For instance, say you want to retire in 10 years and you currently have $400,000 in your retirement accounts. Your money will double in that time if you earn a 7.2% return on your money because 72 divided by 10 is 7.2. Now let’s prove it.

• End of year 1: $400,000.00 times 1.072 = $428,800.00
• End of year 2: $428,800.00 times 1.072 = $459,673.60
• End of year 3: $459,673.60 times 1.072 = $492,770.10
• End of year 4: $492,770.10 times 1.072 = $528,249.55
• End of year 5: $528,249.55 times 1.072 = $566,283.51
• End of year 6: $566,283.51 times 1.072 = $607,055.93
• End of year 7: $607,055.93 times 1.072 = $650,763.95
• End of year 8: $650,763.95 times 1.072 = $697,618.96
• End of year 9: $697,618.96 times 1.072 = $747,847.52
• End of year 10: $747,847.52 times 1.072 = $801,692.54

I love math.

Using the Rule of 72 to predict the future

Okay. Now let’s talk about how this helps you predict the future.

By knowing how long it will take to double your money, you can figure out roughly how much your investments will be worth in the future.
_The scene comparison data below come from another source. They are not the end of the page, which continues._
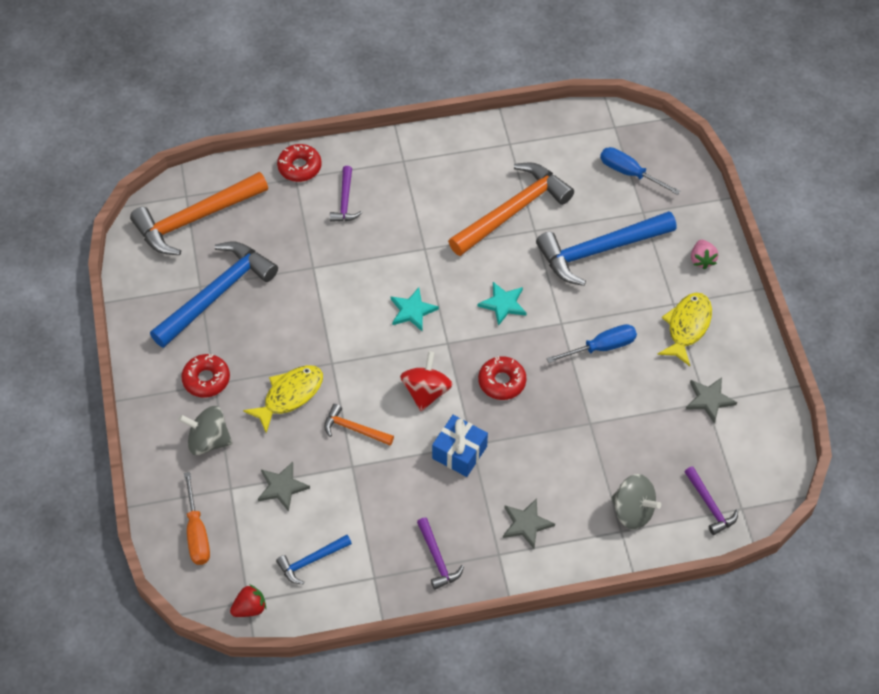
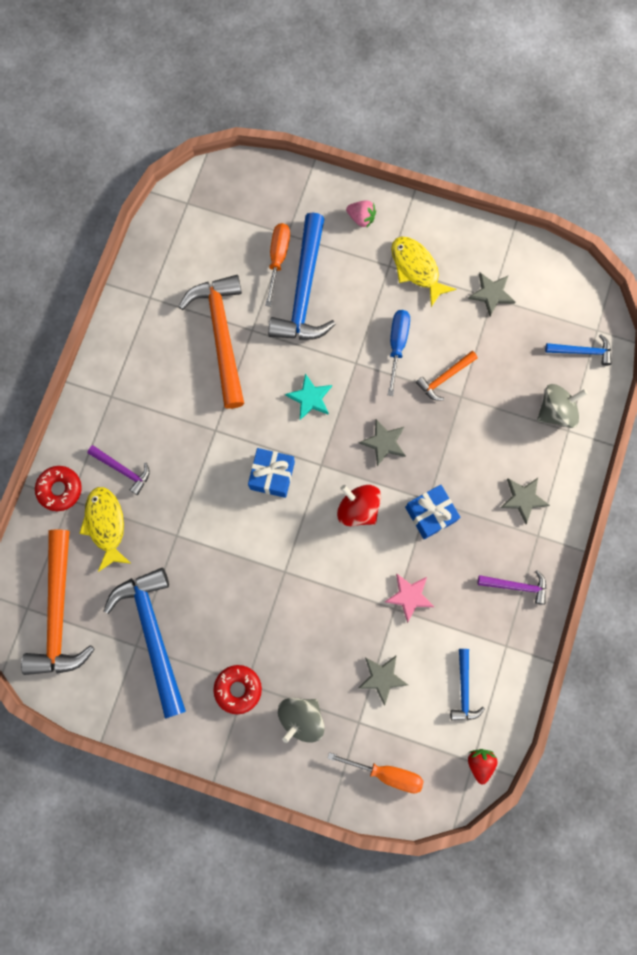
camera: 60 degrees left, 20 degrees up
yellow fish [243,365,323,433] -> yellow fish moved to [79,487,131,572]
orange hammer [324,404,394,445] -> orange hammer moved to [416,351,478,400]
turquoise star [391,288,439,331] -> blue gift [248,448,295,498]
red donut [478,356,526,400] -> grey star [359,419,406,466]
blue screwdriver [600,147,680,195] -> none
purple hammer [684,466,738,535] -> blue hammer [545,334,612,366]
none -> orange screwdriver [265,223,290,307]
none -> pink star [385,573,434,623]

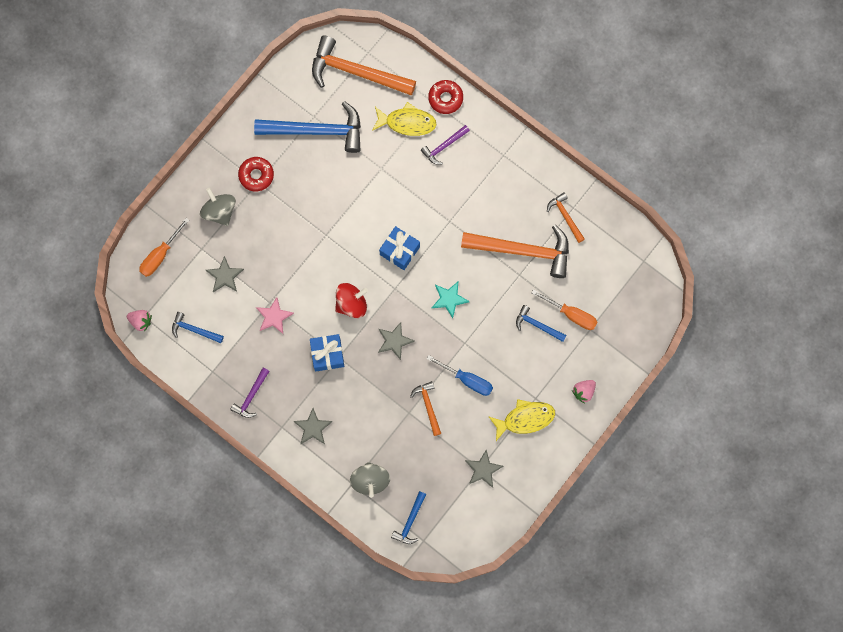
camera: 110 degrees right, 0 degrees up
blue hammer [268,213,336,340] -> blue hammer [516,305,567,342], size x0.48
red strawberry [468,749,497,784] -> pink strawberry [127,310,152,332]
none -> orange hammer [547,192,585,243]

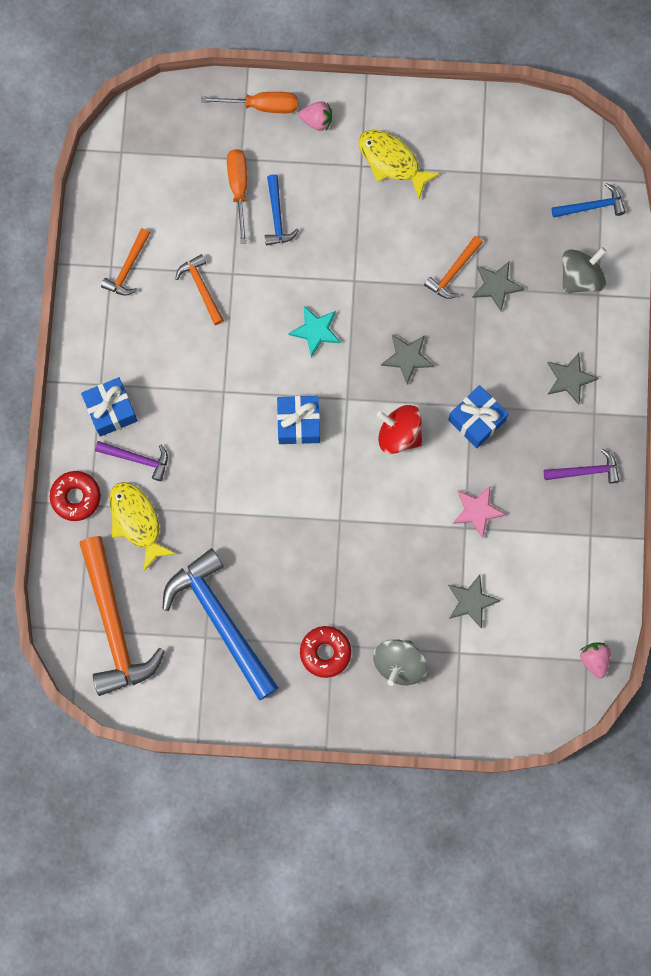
camera: 125 degrees left, 0 degrees up
orange screwdriver [139,218,189,277] -> orange screwdriver moved to [201,92,298,113]
blue hammer [172,312,224,343] -> none
blue screwdriver [427,355,493,396] -> none
orange hammer [461,225,569,278] -> orange hammer [175,254,224,325], size x0.48
grey star [465,450,503,488] -> grey star moved to [472,262,524,311]
none -> blue gift [81,377,138,437]

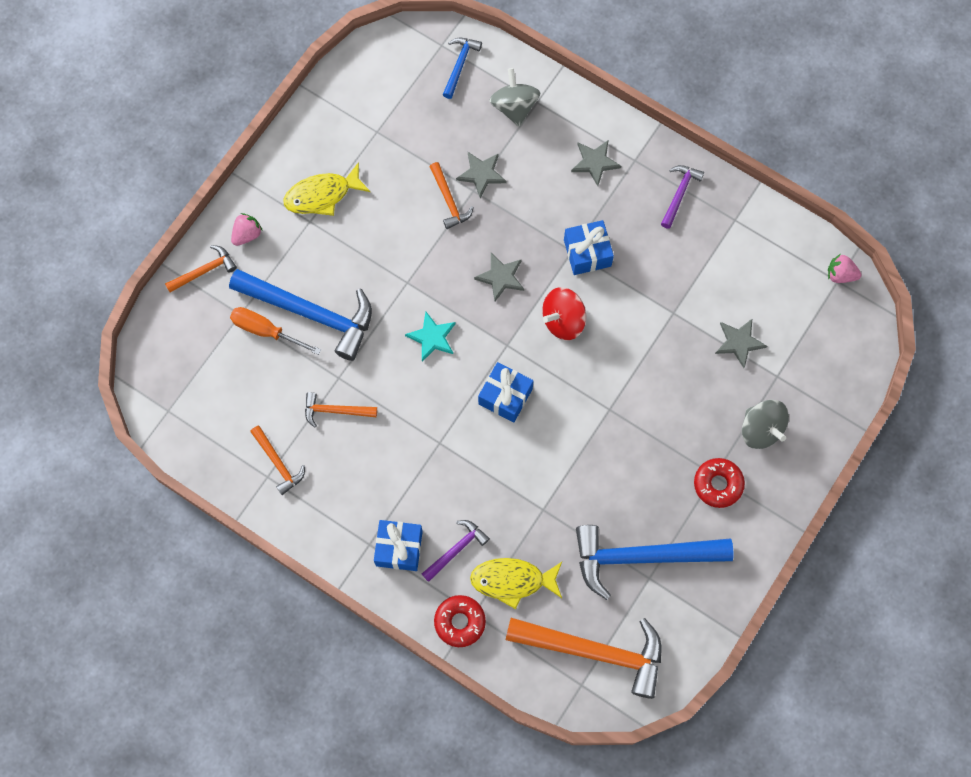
camera: 60 degrees left, 5 degrees down
orange screwdriver [201,92,298,113] -> orange hammer [165,245,237,292]
blue hammer [265,174,299,246] -> blue hammer [229,269,372,361], size x2.06
pink star [453,485,506,539] -> none

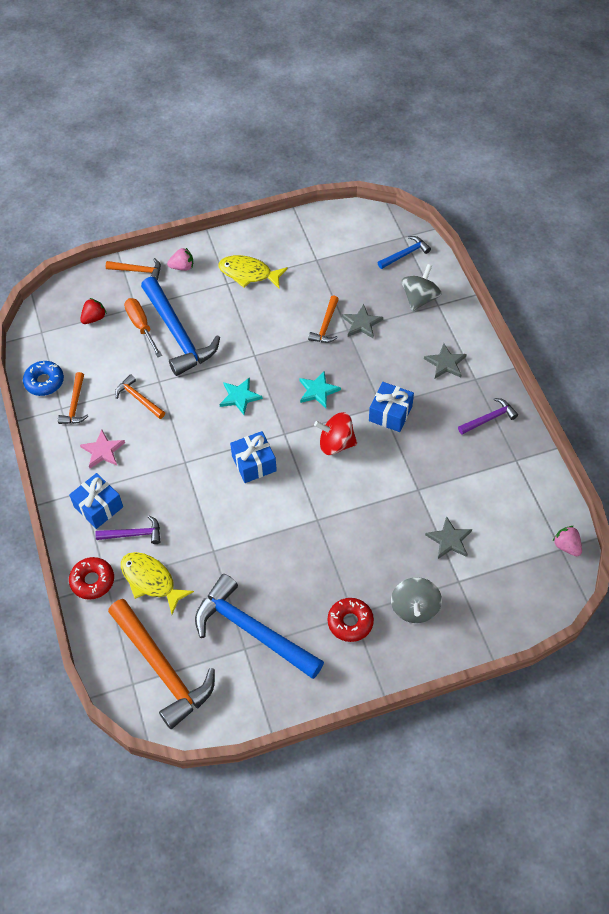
camera: 40 degrees right, 15 degrees down
grey star [474,253,524,301] -> turquoise star [299,371,341,408]
none -> blue donut [23,361,64,396]
none -> red strawberry [80,298,107,324]
none -> pink star [80,430,125,468]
This is a HUGE advantage in your financial planning.

For instance, let’s say I have $100,000 in my retirement accounts and I think I need $800,000 to retire. That requires me to double my money three times.

$100,000 x 2 = $200,000

$200,000 x 2 = $400,000

$400,000 x 2 = $800,000

At an 8% rate of return, I know my money will double every 9 years even if I don’t put in another dime. So, in this scenario I could stop saving money and, based on my current calculations, I would be able to retire in 27 years.

I feel like this is another good spot to put in a reminder that these examples are based on steady rates of return, which is not what happens in the stock market. Keep that in mind. I’ll work on a “sequence of returns” post in the meantime.
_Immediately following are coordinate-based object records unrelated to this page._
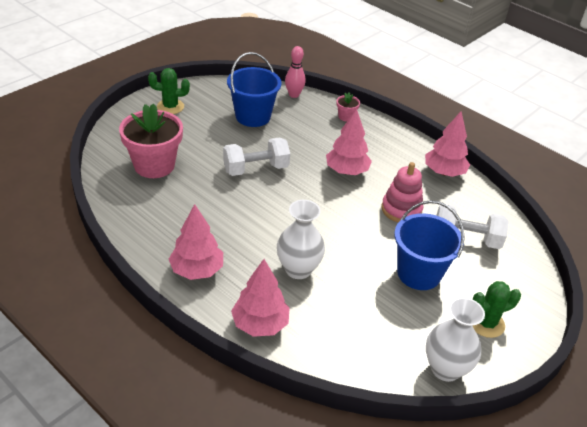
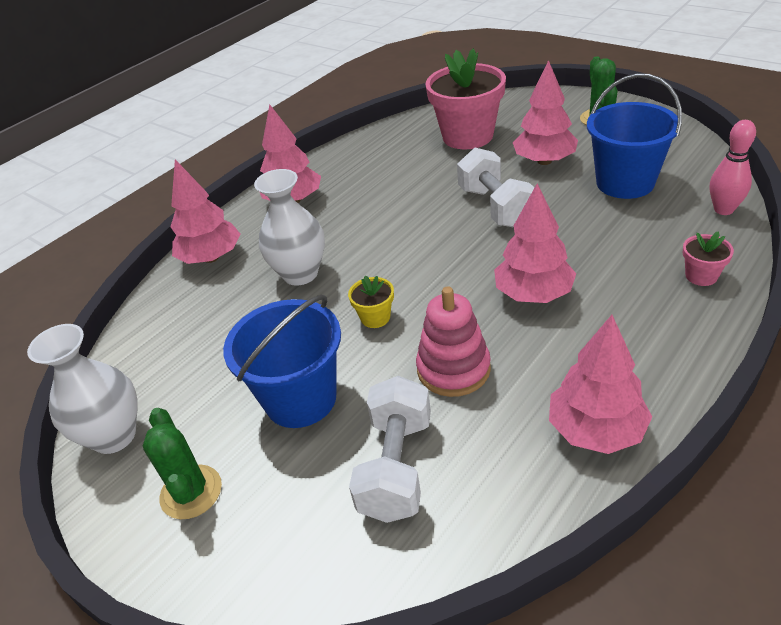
camera: 95 degrees right, 0 degrees up
none -> yellow flower pot [348,276,394,328]
none -> pink tree [513,60,578,165]

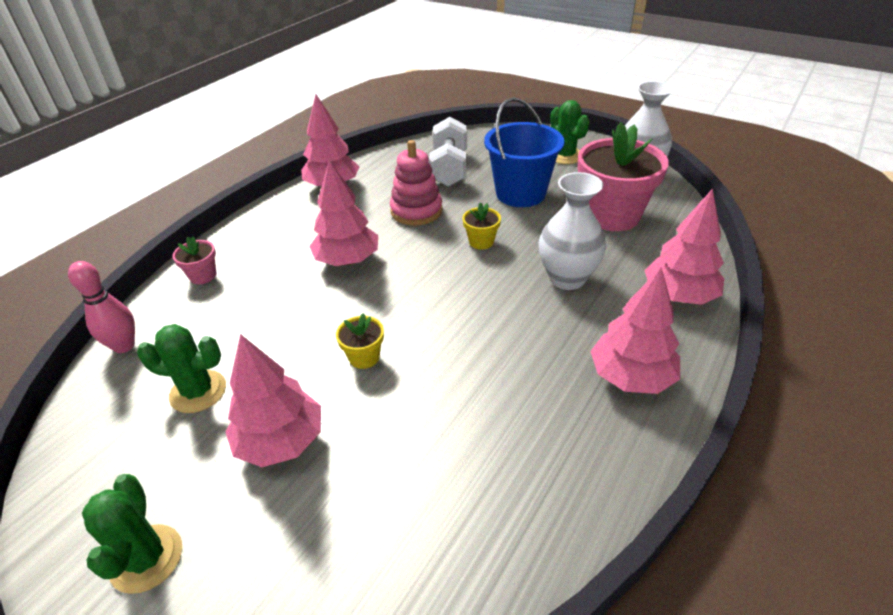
camera: 170 degrees right, 0 degrees up
pink flower pot [425,48,506,149] -> pink flower pot moved to [578,122,669,231]
white dumbbell [457,148,535,228] -> yellow flower pot [336,313,384,369]
blue bucket [587,73,682,199] -> green cactus [137,324,226,413]

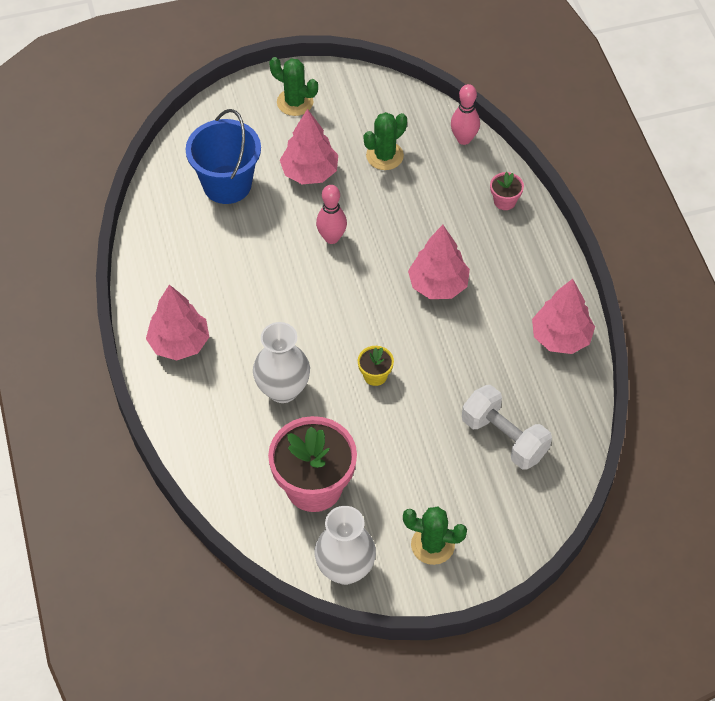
camera: 130 degrees right, 15 degrees up
yellow flower pot [336,313,384,369] -> pink bowling pin [316,185,347,244]
pink stacking toy [390,140,443,226] -> none
blue bucket [484,97,564,207] -> blue bucket moved to [186,109,261,204]
pink tree [644,188,724,305] -> none

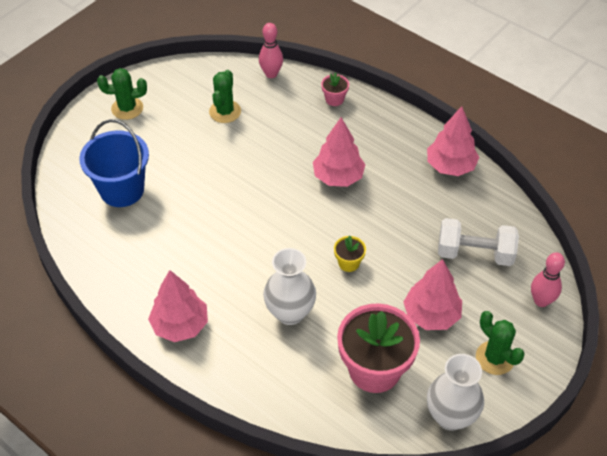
camera: 35 degrees left, 5 degrees down
pink tree [280,109,338,184] -> pink tree moved to [404,259,462,330]
pink bowling pin [316,185,347,244] -> pink bowling pin moved to [531,252,565,307]
green cactus [403,506,467,565] -> green cactus turned 75 degrees clockwise [476,311,525,375]

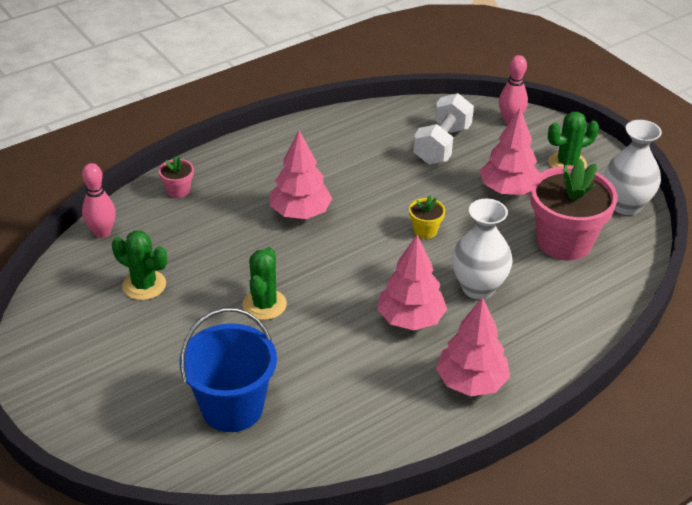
camera: 75 degrees left, 10 degrees down
green cactus [97,68,147,120] -> green cactus moved to [242,247,287,320]
pink tree [427,106,479,176] -> pink tree moved to [377,235,447,330]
If I keep contributing to my retirement accounts, I would be able to retire even sooner because I would be adding money both from my contributions and the returns. Or, I could choose a less risky investment that has a lower potential return, and still retire in 27 years.
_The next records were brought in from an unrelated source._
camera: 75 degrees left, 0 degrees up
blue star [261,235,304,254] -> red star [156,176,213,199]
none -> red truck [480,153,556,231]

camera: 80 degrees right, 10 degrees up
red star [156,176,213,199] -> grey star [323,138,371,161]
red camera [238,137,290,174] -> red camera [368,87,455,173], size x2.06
Therefore, knowing the Rule of 72 and how to modify it for lower or higher returns gives you a fairly accurate, very simple way to predict future values of your investment portfolio. And you can use that information to either determine when you are able to retire (based on portfolio value) or how much retirement money you will have (if you base it on a certain retirement year). Pretty cool, right?

If you are ready to step it up to the next step of personal finance nerdiness, you can even create tables that show various results at different rates of return. Nerds love a good spreadsheet!

I love the Rule of 72 because it provides an extremely easy way to visual future results. What are some other rules of thumb you use for your personal financial planning?